Richards: The Affordable Care Act may take half a dozen steps forward, but it takes, say, 2,500 steps backward. Policies should be judged by net benefits and live alternatives. Do the benefits outweigh the costs? Is there an alternative that would give us more benefits with fewer costs?

With this Act, the answers are clearly “no” and “yes” respectively. The Act will make most of the problems it is supposed to fix worse. The main problem with controlling health care costs in the US is that a “third payer” intervenes between recipients and providers, so few people apply the economic reasoning to their health care that they apply to most other exchanges. Do you know the full cost of your last doctor visit? Probably not. That’s a serious problem. This Act will add fuel to the already raging “third-party payer” fire. It will make health insurance more expensive for millions of Americans and increase the total cost of health care; it will vastly increase the coercive power of the state; it will degrade the quality of care by discouraging health care providers and medical research and innovation; it will hasten the plunge toward fiscal insolvency already underway because of the liabilities from the other big entitlements—Social Security, Medicare, and Medicaid. And it will not do simple things that could help solve the basic problems—like fixing tax laws so we could have a real market for health care, fostering cross-state competition for health insurances and reforming tort law to prevent frivolous malpractice suits.

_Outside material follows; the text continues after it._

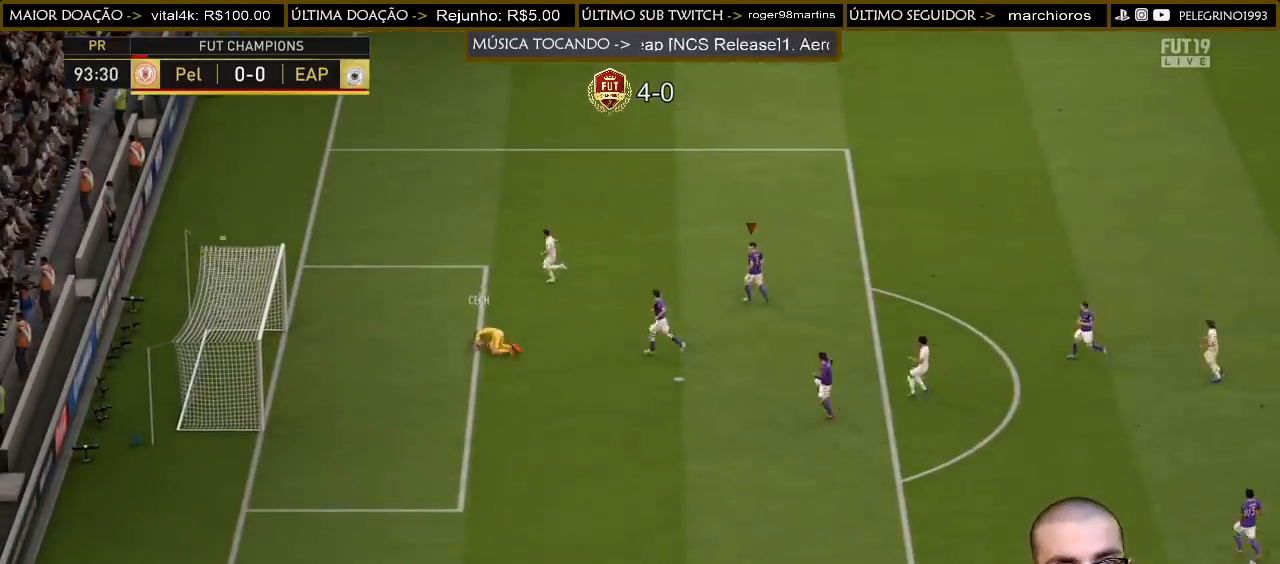
{"buttons": ["CROSS", "R1"], "left_stick": "center", "right_stick": "center", "events": [[67, "CROSS", "down"], [67, "L1", "up"], [100, "R1", "down"], [133, "L1", "down"], [167, "CROSS", "up"], [167, "R1", "up"], [200, "L1", "up"], [200, "R1", "down"], [267, "CROSS", "down"], [300, "CROSS", "up"], [300, "L1", "down"], [300, "R1", "up"], [333, "CROSS", "down"], [367, "L1", "up"], [367, "R1", "down"], [467, "L1", "down"], [467, "R1", "up"], [500, "L1", "up"], [500, "R1", "down"]]}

Morna: This is a fairly simplistic and hyperbolic overview of the benefits of health care reform. This answer talks about the problems of “third payer" but doesn’t explain what is meant by that. He also mentions that health care costs will go up, which they will in some markets but not in others, but he fails to note that health care costs will skyrocket without health care reform. In short, this answer takes every extreme and non-factual attack upon health care reform and treats it as if it were fact which it is not.